Instruction
From the entries that follow, copy each line in which "Петриковская" appears.

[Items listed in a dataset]
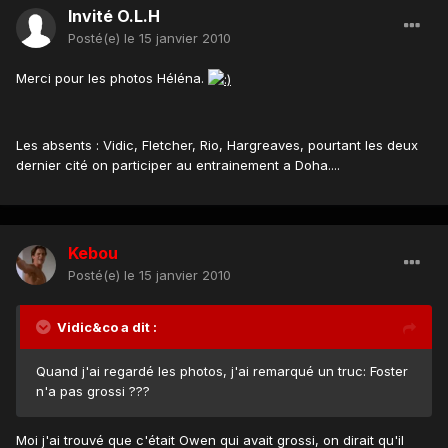
Invité O.L.H
Posté(e)
le 15 janvier 2010
Merci pour les photos Héléna.
Les absents : Vidic, Fletcher, Rio, Hargreaves, pourtant les deux
dernier cité on participer au entrainement a Doha....
Kebou
Posté(e)
le 15 janvier 2010
Vidic&co a dit :
Quand j'ai regardé les photos, j'ai remarqué un truc: Foster
n'a pas grossi ???
Moi j'ai trouvé que c'était Owen qui avait grossi, on dirait qu'il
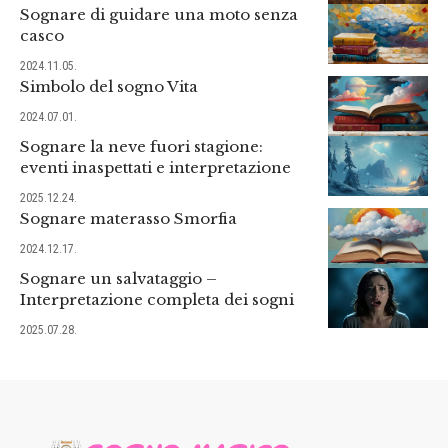
Sognare di guidare una moto senza
casco
2024.11.05.
Simbolo del sogno Vita
2024.07.01.
Sognare la neve fuori stagione:
eventi inaspettati e interpretazione
2025.12.24.
Sognare materasso Smorfia
2024.12.17.
Sognare un salvataggio –
Interpretazione completa dei sogni
2025.07.28.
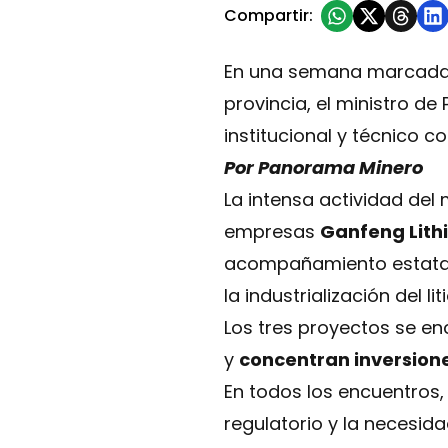
Compartir:
En una semana marcada po
provincia, el ministro de
institucional y técnico c
Por Panorama Minero
La intensa actividad del 
empresas
Ganfeng Lith
acompañamiento estatal d
la industrialización del lit
Los tres proyectos se en
y
concentran inversiones
En todos los encuentros,
regulatorio y la necesida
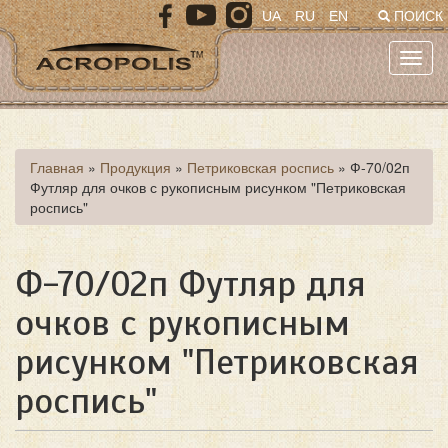
Перейти
UA
RU
EN
ПОИСК
к
основному
Toggl
содержанию
navig
Вы
Главная
»
Продукция
»
Петриковская роспись
»
Ф-70/02п
Футляр для очков с рукописным рисунком "Петриковская
здесь
роспись"
Ф-70/02п Футляр для
очков с рукописным
рисунком "Петриковская
роспись"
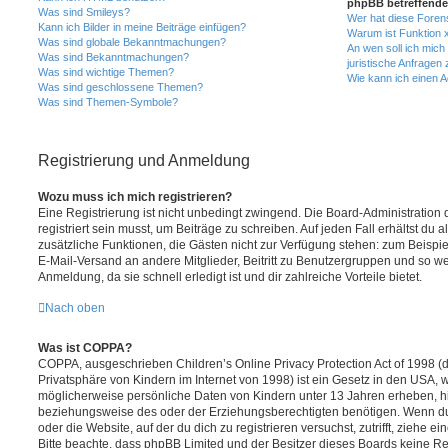
phpBB betreffende
Was sind Smileys?
Wer hat diese Foren
Kann ich Bilder in meine Beiträge einfügen?
Warum ist Funktion x
Was sind globale Bekanntmachungen?
An wen soll ich mic
Was sind Bekanntmachungen?
juristische Anfragen
Was sind wichtige Themen?
Wie kann ich einen A
Was sind geschlossene Themen?
Was sind Themen-Symbole?
Registrierung und Anmeldung
Wozu muss ich mich registrieren?
Eine Registrierung ist nicht unbedingt zwingend. Die Board-Administration
registriert sein musst, um Beiträge zu schreiben. Auf jeden Fall erhältst du als
zusätzliche Funktionen, die Gästen nicht zur Verfügung stehen: zum Beispiel
E-Mail-Versand an andere Mitglieder, Beitritt zu Benutzergruppen und so wei
Anmeldung, da sie schnell erledigt ist und dir zahlreiche Vorteile bietet.
Nach oben
Was ist COPPA?
COPPA, ausgeschrieben Children’s Online Privacy Protection Act of 1998 (
Privatsphäre von Kindern im Internet von 1998) ist ein Gesetz in den USA, w
möglicherweise persönliche Daten von Kindern unter 13 Jahren erheben, h
beziehungsweise des oder der Erziehungsberechtigten benötigen. Wenn du di
oder die Website, auf der du dich zu registrieren versuchst, zutrifft, ziehe e
Bitte beachte, dass phpBB Limited und der Besitzer dieses Boards keine 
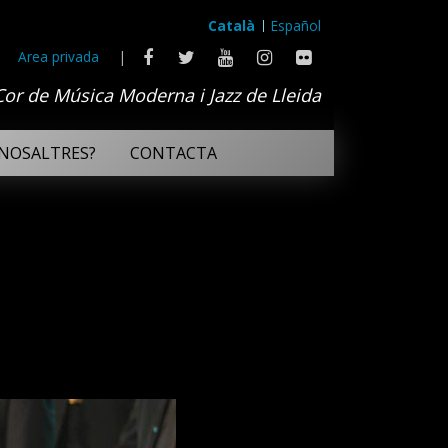
Català
Español
Area privada
|
Cor de Música Moderna i Jazz de Lleida
NOSALTRES?
CONTACTA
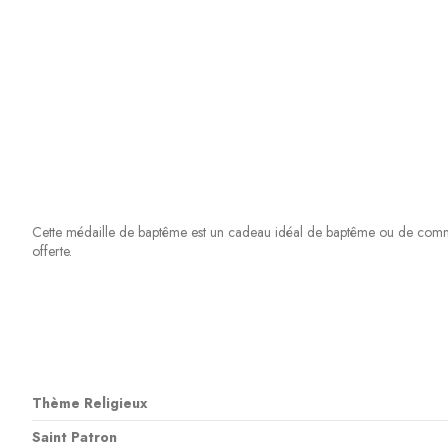
Cette médaille de baptême est un cadeau idéal de baptême ou de commun
offerte.
Thème Religieux
Saint Patron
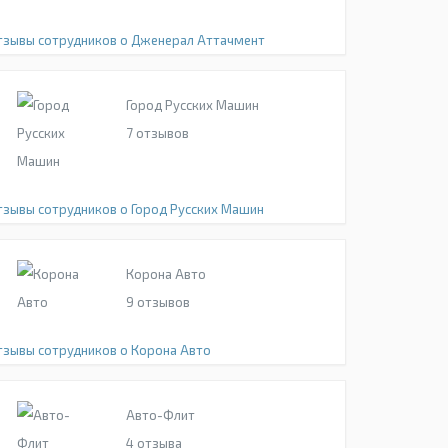
тзывы сотрудников о Дженерал Аттачмент
Город Русских Машин
7
отзывов
тзывы сотрудников о Город Русских Машин
Корона Авто
9
отзывов
тзывы сотрудников о Корона Авто
Авто-Флит
4
отзыва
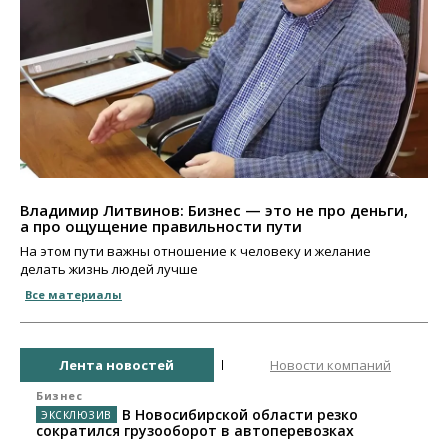
Владимир Литвинов: Бизнес — это не про деньги,
а про ощущение правильности пути
На этом пути важны отношение к человеку и желание
делать жизнь людей лучше
Все материалы
Лента новостей
Новости компаний
Бизнес
В Новосибирской области резко
сократился грузооборот в автоперевозках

Task solution
Петриковская роспись
Футляр для очков с рукописным рисунком "Петриковская
рисунком "Петриковская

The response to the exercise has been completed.